*DATA FOR THIS TASK*:
---

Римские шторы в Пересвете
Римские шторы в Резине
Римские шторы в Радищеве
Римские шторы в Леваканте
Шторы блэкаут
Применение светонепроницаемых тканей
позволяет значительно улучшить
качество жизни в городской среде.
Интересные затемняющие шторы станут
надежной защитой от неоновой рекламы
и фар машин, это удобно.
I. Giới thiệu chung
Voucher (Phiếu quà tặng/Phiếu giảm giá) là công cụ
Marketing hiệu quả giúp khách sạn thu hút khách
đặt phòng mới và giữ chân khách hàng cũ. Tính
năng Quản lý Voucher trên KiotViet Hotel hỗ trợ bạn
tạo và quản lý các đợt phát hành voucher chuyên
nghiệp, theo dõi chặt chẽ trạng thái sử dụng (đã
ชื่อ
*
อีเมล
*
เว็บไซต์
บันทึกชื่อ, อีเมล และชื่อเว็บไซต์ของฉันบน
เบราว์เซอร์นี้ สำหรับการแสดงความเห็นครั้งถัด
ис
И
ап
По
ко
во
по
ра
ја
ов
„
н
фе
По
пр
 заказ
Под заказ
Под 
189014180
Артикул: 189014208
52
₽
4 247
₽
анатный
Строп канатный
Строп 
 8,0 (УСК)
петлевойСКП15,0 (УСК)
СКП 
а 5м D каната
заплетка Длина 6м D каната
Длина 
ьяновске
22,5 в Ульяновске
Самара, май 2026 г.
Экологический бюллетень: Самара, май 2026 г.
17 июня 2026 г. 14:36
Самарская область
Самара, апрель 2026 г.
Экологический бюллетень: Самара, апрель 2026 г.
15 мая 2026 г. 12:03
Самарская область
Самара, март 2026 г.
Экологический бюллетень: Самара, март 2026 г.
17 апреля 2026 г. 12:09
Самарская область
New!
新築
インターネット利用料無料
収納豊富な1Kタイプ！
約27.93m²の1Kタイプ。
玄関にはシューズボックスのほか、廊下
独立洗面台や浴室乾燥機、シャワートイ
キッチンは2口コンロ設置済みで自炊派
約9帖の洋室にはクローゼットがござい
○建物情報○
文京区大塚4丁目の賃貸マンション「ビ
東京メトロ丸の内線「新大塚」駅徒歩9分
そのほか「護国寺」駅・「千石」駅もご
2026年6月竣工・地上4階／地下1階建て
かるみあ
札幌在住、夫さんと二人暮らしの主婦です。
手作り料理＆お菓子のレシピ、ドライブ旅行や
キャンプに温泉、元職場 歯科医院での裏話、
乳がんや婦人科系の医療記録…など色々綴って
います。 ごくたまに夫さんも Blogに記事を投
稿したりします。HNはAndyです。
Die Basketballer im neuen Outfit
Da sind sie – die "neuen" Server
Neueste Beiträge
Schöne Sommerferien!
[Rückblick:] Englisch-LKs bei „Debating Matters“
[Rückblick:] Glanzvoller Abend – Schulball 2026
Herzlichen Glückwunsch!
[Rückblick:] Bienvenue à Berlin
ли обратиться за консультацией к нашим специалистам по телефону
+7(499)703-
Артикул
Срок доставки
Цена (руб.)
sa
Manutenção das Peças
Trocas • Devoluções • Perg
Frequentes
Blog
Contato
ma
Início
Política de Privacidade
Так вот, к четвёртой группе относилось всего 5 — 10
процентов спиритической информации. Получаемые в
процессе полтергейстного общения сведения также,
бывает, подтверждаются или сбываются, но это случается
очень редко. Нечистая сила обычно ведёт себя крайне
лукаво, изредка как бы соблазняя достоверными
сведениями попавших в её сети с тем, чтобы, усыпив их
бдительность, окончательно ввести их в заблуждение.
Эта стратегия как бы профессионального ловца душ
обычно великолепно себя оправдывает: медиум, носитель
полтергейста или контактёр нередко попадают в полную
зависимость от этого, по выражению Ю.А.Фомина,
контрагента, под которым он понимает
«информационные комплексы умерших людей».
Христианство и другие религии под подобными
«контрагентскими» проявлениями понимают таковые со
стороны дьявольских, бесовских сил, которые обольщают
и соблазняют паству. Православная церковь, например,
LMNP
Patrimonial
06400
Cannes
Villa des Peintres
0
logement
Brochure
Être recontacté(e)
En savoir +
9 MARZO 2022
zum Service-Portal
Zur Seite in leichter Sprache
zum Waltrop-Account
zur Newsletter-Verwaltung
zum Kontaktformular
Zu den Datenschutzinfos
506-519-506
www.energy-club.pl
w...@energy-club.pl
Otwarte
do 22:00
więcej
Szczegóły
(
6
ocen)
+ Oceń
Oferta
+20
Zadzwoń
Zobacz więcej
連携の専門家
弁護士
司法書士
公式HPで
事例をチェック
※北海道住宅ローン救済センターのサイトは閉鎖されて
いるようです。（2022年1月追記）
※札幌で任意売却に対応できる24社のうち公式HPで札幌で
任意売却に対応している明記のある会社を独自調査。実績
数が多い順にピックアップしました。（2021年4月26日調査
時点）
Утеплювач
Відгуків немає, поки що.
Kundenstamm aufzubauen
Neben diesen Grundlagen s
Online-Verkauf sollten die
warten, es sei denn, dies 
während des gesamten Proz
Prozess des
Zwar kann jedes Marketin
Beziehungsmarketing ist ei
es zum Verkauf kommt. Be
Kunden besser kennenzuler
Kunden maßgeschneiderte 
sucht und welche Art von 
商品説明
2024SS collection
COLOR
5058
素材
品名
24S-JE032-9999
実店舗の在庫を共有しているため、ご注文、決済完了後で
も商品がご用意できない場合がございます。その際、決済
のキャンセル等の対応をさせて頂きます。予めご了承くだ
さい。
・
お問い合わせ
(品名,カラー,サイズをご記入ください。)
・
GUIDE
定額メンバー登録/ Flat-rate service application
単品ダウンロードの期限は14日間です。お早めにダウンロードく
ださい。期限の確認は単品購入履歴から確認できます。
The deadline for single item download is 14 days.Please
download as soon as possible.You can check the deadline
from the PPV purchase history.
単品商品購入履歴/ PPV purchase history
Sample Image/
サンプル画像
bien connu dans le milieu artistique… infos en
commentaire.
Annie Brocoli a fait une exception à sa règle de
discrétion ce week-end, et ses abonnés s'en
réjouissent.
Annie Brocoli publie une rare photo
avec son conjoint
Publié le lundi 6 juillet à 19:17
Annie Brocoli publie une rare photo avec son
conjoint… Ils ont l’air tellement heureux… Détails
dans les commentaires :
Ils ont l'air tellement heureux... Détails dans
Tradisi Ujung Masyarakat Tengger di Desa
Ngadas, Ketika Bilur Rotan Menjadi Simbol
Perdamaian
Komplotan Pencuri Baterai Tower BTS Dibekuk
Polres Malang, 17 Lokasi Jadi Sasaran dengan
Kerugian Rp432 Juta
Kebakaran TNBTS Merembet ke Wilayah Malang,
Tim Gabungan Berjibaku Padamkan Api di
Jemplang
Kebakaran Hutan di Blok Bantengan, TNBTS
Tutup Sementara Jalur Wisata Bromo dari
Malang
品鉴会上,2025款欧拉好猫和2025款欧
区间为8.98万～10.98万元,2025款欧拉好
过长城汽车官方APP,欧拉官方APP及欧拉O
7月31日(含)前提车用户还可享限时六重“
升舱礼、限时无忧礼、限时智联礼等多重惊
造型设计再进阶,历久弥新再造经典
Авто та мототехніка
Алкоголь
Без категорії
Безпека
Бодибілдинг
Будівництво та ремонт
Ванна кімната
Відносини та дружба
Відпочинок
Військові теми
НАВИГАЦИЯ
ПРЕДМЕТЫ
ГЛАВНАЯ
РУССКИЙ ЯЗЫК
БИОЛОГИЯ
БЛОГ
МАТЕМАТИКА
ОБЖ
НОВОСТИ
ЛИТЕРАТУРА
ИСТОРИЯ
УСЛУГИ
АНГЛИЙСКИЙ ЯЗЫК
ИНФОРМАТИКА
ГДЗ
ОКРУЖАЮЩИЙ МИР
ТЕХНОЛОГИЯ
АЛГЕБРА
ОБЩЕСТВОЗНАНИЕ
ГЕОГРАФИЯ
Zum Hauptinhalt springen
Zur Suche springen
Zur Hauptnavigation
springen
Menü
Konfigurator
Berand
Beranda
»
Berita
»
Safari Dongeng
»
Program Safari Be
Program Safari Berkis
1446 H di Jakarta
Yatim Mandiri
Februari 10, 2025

---

*WHAT YOU ARE ASKED TO DO*: Collect from the data above every line that includes "март".

*RESPONSE TO THIS EXERCISE*:
Самара, март 2026 г.
Экологический бюллетень: Самара, март 2026 г.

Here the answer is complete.